Saturday, January 10, 2015

The Pirates - Out of Their Skulls

Johnny Kidd and the Pirates were, of course, the 60's band responsible for the huge hit "Shakin' All Over", and the group, especially the guitarist Mick Green, were incredibly influential on the early British r'n'b/r'n'r bands - the Who being an obvious example and Led Zep being another.

The group initially broke up after Kidd's untimely death, but the backing band - Green, Johnny Spence (bass, lead vocals), Frank Farley (drums) - reformed in the mid-70's, in time to latch onto the emerging pub rock and then punk rock scenes, making a name for themsevles yet again with their fantastic, stripped down sound.

Green was always known for making a big sound with just his single Telecaster and he continues to amaze here. Of course, the rhythm section makes quite an impression themselves, but Green's combination of rhythm and leads - sometimes simultaneously - makes the Pirates sound.

This was the first reunion LP and side one is a live show from the Nashville Rooms in April of '77 and is comprised mostly of reworkings of their old material, including "Please Don't Touch" (a number that Motorhead & Girlschool did together, giving it punk/metal cred, as if it needed it), "I Can Tell", "Peter Gunn" (when Farley's mic went out), a ferocious "Lonesome Train" (so good it gave me chills), their calling card number "Shakin' All Over" before ending with a frenzied and frenetic "Milk Cow Blues". Besides being a unbelievably powerful instrumental unit, Spence's voice, while a bit gruffer than Kidd's, fits right in and sounds terrific.

Side two is comprised of studio recordings, though this all sounds pretty damn live-in-the-studio to me, with everyone working together and Green absolutely on top of his game. "Drinkin' Wine Spo'De'O'D", gives Mick a couple of chances to show his stuff while Farley & Spence rock behind him.

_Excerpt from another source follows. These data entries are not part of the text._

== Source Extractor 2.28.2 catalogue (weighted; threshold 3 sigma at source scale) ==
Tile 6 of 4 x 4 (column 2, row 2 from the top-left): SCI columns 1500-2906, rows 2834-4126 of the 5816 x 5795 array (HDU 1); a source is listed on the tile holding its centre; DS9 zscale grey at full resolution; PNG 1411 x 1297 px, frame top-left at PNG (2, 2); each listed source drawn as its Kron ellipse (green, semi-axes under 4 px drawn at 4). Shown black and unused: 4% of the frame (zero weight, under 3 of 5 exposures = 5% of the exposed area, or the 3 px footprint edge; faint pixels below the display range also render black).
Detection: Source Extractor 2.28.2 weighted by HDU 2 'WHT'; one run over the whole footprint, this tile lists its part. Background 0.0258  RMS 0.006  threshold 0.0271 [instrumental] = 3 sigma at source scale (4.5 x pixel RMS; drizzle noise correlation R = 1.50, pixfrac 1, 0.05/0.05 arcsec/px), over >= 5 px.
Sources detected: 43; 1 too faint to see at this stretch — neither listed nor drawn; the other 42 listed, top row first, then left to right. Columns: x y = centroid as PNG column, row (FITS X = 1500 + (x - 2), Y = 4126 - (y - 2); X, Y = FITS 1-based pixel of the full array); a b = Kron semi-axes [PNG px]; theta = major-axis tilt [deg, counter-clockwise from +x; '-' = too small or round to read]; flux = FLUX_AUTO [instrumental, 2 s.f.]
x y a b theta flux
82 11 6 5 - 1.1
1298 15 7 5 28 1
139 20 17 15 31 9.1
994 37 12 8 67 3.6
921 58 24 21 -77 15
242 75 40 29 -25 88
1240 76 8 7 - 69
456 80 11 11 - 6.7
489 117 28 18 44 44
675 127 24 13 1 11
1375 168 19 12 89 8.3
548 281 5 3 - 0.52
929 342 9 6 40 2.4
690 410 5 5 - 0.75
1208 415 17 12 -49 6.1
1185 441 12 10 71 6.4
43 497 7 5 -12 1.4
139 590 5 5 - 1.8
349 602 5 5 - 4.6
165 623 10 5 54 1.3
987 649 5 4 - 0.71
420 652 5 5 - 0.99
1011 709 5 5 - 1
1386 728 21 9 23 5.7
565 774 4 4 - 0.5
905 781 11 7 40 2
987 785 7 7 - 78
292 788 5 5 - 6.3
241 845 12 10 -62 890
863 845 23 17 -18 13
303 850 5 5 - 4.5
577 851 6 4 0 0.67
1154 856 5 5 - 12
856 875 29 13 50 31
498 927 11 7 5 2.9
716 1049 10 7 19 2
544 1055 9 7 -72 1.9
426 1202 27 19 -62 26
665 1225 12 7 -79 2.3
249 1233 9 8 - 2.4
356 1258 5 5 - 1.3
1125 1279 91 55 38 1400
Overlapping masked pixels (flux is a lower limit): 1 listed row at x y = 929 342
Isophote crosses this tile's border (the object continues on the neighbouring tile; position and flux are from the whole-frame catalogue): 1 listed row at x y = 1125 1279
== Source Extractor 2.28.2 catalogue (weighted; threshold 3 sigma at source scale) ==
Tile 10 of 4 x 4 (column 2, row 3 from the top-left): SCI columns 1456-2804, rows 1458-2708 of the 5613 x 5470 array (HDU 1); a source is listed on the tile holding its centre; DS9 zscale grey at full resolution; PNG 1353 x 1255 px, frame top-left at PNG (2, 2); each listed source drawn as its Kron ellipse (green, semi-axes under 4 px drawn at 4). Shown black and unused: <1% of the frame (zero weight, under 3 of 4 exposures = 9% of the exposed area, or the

A take-off on "Walkin' the Dog" is "Do the Dog", a little less crazed, but solid and "Gibson Martin Fender" is a fine, fast-paced rocker. I assume that "Don't Munchen It" is about touring Germany, and it has a cool, chunky chord riff, though I could do without the overly effected guitar solo - kinda unnecessary for a talent like Green. A neat mixture of country and blues comes together for the mid-paced "That's the Way You Are" - well-written, interesting chord progressions and melodies. Of course, they can't quit on anything less than a fierce pounder, so "You Don't Own Me" comes out fighting, as one of their best, showing that they still have the spark needed to keep rockin'.

Great, great, rock'n'roll album! Glad that the punk scene gave some talent like this a new lease on life as people looked back to early, raw r'n'r for their influential touchstones.